Funded PhD studentship Mapping the Borderland: Artistic Reconceptions of Physical and Conceptual Borders

Funded PhD studentship ‘Mapping the Borderland: Artistic Reconceptions of Physical and Conceptual Borders’

This project will explore how the migratory experience and the crossing of borderlands are explored and represented in artistic practices from the post-World War II era until the present time in Europe. The post-war era saw the creation of new nation-states and the borderlands and border crossing became a significant field of investigation. Borders have been conceptualised and investigated as physical barriers that separate geographic areas either naturally (e.g., lakes and mountain ranges) or artificially (e.g., walls and barbed wire). Borders have also been examined as symbolic and conceptual barriers of inclusion/exclusion and belonging/unbelonging.

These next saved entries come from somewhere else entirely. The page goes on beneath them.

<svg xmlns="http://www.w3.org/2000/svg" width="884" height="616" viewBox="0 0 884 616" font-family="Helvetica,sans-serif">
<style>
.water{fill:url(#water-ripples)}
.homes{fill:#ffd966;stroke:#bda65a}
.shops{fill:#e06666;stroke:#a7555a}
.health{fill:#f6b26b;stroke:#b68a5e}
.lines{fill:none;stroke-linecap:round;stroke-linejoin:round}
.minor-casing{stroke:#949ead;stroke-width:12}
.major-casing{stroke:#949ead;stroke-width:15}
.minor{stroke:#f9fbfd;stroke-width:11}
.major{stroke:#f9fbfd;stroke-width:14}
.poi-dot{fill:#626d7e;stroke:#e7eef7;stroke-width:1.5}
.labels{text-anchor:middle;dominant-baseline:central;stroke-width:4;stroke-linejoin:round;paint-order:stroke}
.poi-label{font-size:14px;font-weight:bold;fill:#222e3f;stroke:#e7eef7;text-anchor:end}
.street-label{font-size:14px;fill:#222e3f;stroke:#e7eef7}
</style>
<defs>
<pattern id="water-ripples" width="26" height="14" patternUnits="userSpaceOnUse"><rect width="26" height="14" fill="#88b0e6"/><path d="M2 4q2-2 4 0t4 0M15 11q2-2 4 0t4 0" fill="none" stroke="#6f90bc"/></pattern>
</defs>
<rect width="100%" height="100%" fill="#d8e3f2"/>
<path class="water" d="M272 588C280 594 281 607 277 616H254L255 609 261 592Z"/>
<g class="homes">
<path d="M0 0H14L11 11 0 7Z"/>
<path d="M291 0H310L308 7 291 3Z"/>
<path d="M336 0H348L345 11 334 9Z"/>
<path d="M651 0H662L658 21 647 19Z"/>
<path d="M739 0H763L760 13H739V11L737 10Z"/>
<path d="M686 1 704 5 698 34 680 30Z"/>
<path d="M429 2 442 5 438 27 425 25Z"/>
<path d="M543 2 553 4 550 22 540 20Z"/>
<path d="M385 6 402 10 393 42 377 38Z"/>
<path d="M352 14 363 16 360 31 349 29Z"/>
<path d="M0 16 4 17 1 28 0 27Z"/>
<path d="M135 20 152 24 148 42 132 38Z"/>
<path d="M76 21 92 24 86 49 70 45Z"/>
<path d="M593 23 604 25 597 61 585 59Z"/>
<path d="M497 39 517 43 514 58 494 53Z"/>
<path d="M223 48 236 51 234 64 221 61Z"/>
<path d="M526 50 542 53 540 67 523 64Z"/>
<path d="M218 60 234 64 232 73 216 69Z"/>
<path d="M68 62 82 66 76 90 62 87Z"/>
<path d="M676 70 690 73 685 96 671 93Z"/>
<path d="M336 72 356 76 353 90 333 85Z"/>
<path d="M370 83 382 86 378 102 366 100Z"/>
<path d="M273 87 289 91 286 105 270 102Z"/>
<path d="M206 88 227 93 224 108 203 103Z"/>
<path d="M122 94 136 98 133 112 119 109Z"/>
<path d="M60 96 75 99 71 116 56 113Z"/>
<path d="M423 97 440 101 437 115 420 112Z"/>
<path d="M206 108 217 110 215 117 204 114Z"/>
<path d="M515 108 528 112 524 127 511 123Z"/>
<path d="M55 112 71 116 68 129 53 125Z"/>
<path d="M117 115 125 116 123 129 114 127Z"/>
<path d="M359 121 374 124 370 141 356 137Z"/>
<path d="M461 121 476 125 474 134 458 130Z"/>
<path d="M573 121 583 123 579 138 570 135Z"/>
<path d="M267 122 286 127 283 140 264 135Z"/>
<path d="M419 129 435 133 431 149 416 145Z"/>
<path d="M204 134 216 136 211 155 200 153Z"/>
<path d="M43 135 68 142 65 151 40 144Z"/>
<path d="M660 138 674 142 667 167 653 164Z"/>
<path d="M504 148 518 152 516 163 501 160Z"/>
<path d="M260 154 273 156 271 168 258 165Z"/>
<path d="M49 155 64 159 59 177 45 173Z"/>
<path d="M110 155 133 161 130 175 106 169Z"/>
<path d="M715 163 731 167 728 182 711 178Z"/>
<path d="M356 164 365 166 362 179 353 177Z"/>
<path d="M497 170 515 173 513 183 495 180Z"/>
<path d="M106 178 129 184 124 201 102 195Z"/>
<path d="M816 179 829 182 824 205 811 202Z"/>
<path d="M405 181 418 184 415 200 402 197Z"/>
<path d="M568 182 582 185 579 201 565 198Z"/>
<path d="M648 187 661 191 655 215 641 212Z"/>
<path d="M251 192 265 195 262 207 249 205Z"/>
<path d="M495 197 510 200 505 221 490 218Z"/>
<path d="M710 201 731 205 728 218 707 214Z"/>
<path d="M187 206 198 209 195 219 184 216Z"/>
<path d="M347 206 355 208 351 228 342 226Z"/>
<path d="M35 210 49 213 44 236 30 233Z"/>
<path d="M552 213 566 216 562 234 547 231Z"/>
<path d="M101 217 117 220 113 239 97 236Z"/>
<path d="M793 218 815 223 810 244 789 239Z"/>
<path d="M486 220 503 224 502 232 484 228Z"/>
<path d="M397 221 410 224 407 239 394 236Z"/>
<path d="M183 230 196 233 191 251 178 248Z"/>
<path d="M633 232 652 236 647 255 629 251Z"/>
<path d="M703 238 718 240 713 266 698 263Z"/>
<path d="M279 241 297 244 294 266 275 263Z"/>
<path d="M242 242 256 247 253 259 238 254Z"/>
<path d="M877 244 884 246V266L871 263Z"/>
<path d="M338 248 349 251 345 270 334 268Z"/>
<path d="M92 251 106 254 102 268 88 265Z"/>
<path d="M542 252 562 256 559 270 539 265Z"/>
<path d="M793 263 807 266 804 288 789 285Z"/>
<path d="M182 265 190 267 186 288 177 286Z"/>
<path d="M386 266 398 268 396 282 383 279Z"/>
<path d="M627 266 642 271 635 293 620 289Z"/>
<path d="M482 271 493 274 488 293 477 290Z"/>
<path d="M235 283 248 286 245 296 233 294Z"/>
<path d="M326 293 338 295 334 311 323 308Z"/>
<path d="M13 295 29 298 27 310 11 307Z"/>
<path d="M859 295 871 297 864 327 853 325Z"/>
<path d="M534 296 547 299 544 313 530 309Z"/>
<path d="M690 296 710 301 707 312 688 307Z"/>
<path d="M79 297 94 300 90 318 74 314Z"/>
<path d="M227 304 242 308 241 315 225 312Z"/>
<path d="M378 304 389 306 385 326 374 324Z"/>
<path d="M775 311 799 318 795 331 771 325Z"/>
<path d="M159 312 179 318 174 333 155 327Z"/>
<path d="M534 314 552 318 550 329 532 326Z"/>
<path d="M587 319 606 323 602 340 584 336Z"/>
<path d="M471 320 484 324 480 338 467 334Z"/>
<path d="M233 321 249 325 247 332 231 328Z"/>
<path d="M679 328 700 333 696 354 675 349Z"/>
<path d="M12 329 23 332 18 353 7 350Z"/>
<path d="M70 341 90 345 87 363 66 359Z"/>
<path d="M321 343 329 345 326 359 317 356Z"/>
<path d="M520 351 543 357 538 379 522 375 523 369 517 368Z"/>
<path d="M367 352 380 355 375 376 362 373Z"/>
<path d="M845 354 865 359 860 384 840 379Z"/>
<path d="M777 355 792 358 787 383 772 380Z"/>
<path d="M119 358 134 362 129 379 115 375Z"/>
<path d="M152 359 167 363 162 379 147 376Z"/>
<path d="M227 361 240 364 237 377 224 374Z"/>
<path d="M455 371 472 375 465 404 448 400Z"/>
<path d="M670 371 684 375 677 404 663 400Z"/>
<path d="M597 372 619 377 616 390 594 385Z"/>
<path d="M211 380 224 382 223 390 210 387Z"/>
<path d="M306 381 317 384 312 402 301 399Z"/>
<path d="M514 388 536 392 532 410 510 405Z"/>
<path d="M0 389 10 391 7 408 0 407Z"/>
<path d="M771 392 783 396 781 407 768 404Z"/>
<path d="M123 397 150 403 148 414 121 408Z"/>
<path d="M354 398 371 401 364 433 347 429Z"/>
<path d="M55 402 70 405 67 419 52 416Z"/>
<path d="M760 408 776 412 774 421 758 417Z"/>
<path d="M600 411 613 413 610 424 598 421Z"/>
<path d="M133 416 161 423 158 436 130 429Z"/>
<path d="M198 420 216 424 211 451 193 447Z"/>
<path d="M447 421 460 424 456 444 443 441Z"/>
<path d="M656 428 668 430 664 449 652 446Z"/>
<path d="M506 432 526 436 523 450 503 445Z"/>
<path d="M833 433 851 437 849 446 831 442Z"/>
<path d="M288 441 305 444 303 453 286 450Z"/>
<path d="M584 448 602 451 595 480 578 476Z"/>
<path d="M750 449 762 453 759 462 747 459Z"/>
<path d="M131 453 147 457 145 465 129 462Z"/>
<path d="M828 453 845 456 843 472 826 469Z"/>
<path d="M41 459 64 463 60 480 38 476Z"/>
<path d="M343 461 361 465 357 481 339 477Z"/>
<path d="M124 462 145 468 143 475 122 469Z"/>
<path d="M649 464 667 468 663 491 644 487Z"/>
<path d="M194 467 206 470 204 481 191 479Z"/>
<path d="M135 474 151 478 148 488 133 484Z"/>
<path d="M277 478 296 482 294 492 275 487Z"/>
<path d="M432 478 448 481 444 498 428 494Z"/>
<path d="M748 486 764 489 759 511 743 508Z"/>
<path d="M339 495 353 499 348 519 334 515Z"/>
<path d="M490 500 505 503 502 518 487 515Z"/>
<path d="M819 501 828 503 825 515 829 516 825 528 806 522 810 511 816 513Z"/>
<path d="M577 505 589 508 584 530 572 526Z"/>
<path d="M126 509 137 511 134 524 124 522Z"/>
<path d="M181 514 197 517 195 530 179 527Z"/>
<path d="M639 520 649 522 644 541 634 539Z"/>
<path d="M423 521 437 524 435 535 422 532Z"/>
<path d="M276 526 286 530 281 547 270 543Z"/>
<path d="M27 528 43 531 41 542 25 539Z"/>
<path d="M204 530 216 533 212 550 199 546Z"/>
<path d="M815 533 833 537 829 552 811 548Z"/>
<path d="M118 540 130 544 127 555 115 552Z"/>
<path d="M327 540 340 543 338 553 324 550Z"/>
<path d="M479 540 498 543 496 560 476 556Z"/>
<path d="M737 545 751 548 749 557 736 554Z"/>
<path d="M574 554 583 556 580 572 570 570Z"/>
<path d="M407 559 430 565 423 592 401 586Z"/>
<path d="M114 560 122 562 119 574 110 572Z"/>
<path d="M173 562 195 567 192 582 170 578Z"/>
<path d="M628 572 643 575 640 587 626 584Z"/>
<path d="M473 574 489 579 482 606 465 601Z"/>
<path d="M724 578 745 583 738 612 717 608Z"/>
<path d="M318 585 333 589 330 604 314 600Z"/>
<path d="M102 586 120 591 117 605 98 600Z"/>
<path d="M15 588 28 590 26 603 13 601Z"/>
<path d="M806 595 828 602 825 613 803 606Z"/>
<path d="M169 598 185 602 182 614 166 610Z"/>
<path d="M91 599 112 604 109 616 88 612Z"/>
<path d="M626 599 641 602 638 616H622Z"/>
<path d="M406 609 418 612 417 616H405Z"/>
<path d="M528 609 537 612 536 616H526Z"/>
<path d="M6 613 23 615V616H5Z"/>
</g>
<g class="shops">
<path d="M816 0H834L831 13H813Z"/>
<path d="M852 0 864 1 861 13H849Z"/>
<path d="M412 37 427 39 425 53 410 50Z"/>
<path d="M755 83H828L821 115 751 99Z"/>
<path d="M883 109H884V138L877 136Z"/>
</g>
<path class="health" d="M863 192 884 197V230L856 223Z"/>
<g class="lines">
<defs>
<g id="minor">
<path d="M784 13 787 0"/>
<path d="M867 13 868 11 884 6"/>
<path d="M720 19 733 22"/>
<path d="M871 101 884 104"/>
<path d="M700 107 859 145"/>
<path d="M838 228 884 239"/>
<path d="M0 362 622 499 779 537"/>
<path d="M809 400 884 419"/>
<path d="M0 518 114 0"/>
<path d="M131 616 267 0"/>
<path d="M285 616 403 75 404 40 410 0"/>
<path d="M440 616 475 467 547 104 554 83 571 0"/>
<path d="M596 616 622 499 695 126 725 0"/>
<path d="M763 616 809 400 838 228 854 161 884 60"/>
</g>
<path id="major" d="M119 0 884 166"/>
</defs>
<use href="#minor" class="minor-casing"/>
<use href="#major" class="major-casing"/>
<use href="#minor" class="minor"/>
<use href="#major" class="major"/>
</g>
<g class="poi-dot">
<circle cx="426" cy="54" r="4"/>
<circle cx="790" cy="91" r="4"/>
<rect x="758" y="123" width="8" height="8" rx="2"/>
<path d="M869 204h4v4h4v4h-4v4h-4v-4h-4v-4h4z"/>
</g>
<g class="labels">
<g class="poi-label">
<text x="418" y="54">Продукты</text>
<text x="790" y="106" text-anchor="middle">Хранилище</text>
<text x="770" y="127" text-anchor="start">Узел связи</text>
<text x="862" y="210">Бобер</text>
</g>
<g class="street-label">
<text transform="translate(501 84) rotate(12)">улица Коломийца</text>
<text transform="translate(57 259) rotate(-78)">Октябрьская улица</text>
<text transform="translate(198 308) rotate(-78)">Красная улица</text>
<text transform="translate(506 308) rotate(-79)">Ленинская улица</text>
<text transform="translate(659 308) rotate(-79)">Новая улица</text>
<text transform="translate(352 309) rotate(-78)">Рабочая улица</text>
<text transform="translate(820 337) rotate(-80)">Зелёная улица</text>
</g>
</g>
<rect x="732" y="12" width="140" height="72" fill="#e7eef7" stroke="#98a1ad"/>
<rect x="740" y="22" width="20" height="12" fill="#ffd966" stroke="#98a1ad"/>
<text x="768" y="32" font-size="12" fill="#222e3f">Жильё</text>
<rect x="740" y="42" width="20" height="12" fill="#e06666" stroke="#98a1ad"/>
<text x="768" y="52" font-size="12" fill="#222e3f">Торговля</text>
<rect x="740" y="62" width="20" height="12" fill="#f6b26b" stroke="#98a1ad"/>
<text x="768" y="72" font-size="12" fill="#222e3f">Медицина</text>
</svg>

The project will not only explore the complexities of crossing physical borders but will also explore the tensions of understanding conceptual border crossings; as Cynthia Cockburn (2004: 1) explains: ‘a geo-political partition is not just armoured fencing, it is also a line inside our heads, and in our hearts too. In fact, the physical fence is a manifestation of these more cognitive and emotional lines that shape our thoughts and feelings. The inner lines express who we think we are, and who is not us, whom we trust and of whom we are afraid’.

Purpose/objectives

The purpose of the project is to explore how the migratory experience and the crossing of borderlands are explored and represented in artistic practices from the post-World War II era until the present time in Europe.

It will provide a critical analysis of art practices that contribute to the production of knowledge of socio-political and economic issues. The project will explore a wide range of media including painting, sculpture, performance, and public art projects.

The project will develop a comprehensive literature review that will be supplemented by interviews with artists who address in their work issues around physical and conceptual borders. The interviews will provide important information for this project, and emerging themes will be analysed.

The successful applicant will receive a maintenance stipend (based on the minimum stipend defined by UKRI, currently £16,062 for the academic year 2022/23) and home MPhil/PhD tuition fees (£4,596) for a maximum of three years. International students will be responsible for paying the difference between international and UK tuition fees* – a difference of approximately £10,000 per annum.